WRITTEN TASK: Set down each record exactly. Omit the pictures.

Dataset entries:
▼
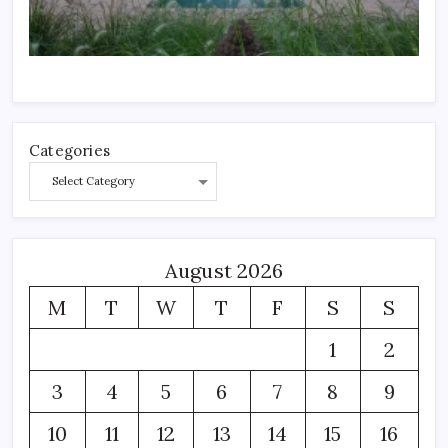
Categories
August 2026
M
T
W
T
F
S
S
1
2
3
4
5
6
7
8
9
10
11
12
13
14
15
16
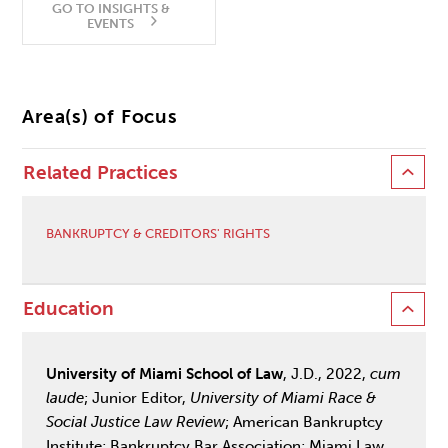
GO TO INSIGHTS &
EVENTS
Area(s) of Focus
Related Practices
BANKRUPTCY & CREDITORS' RIGHTS
Education
University of Miami School of Law
, J.D., 2022,
cum
laude
; Junior Editor,
University of Miami Race &
Social Justice Law Review
; American Bankruptcy
Institute; Bankruptcy Bar Association; Miami Law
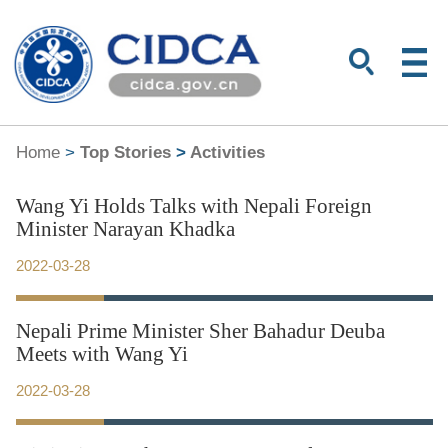
Home
>
Top Stories
>
Activities
Wang Yi Holds Talks with Nepali Foreign
Minister Narayan Khadka
2022-03-28
Nepali Prime Minister Sher Bahadur Deuba
Meets with Wang Yi
2022-03-28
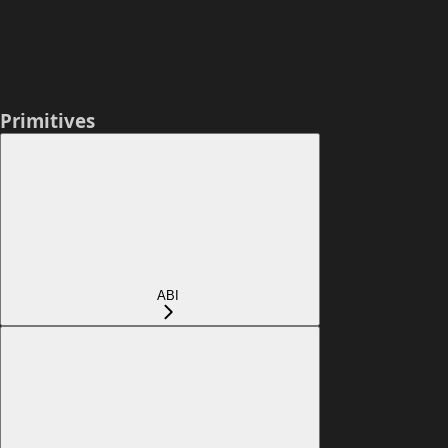
Primitives
ABI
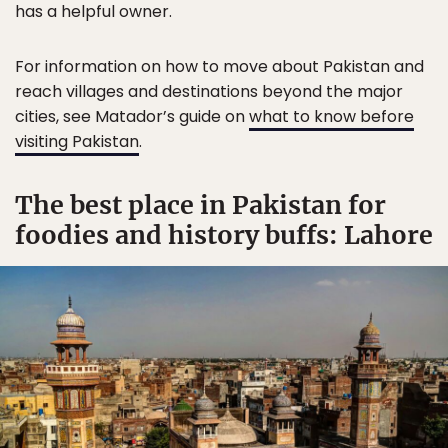
has a helpful owner.
For information on how to move about Pakistan and
reach villages and destinations beyond the major
cities, see Matador’s guide on
what to know before
visiting Pakistan
.
The best place in Pakistan for
foodies and history buffs: Lahore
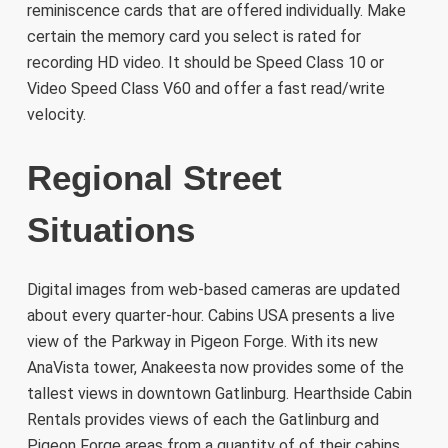
reminiscence cards that are offered individually. Make
certain the memory card you select is rated for
recording HD video. It should be Speed Class 10 or
Video Speed Class V60 and offer a fast read/write
velocity.
Regional Street
Situations
Digital images from web-based cameras are updated
about every quarter-hour. Cabins USA presents a live
view of the Parkway in Pigeon Forge. With its new
AnaVista tower, Anakeesta now provides some of the
tallest views in downtown Gatlinburg. Hearthside Cabin
Rentals provides views of each the Gatlinburg and
Pigeon Forge areas from a quantity of of their cabins.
▲
OUTPUT:
Categories
August 2026
M
T
W
T
F
S
S
1
2
3
4
5
6
7
8
9
10
11
12
13
14
15
16
GO TO INSIGHTS &
EVENTS
Area(s) of Focus
Related Practices
BANKRUPTCY & CREDITORS' RIGHTS
Education
University of Miami School of Law
, J.D., 2022,
cum
laude
; Junior Editor,
University of Miami Race &
Social Justice Law Review
; American Bankruptcy
Institute; Bankruptcy Bar Association; Miami Law
Home
>
Top Stories
>
Activities
Wang Yi Holds Talks with Nepali Foreign
Minister Narayan Khadka
2022-03-28
Nepali Prime Minister Sher Bahadur Deuba
Meets with Wang Yi
2022-03-28
Primitives
ABI
has a helpful owner.
For information on how to move about Pakistan and
reach villages and destinations beyond the major
cities, see Matador’s guide on
what to know before
visiting Pakistan
.
The best place in Pakistan for
foodies and history buffs: Lahore
reminiscence cards that are offered individually. Make
certain the memory card you select is rated for
recording HD video. It should be Speed Class 10 or
Video Speed Class V60 and offer a fast read/write
velocity.
Regional Street
Situations
Digital images from web-based cameras are updated
about every quarter-hour. Cabins USA presents a live
view of the Parkway in Pigeon Forge. With its new
AnaVista tower, Anakeesta now provides some of the
tallest views in downtown Gatlinburg. Hearthside Cabin
Rentals provides views of each the Gatlinburg and
Pigeon Forge areas from a quantity of of their cabins.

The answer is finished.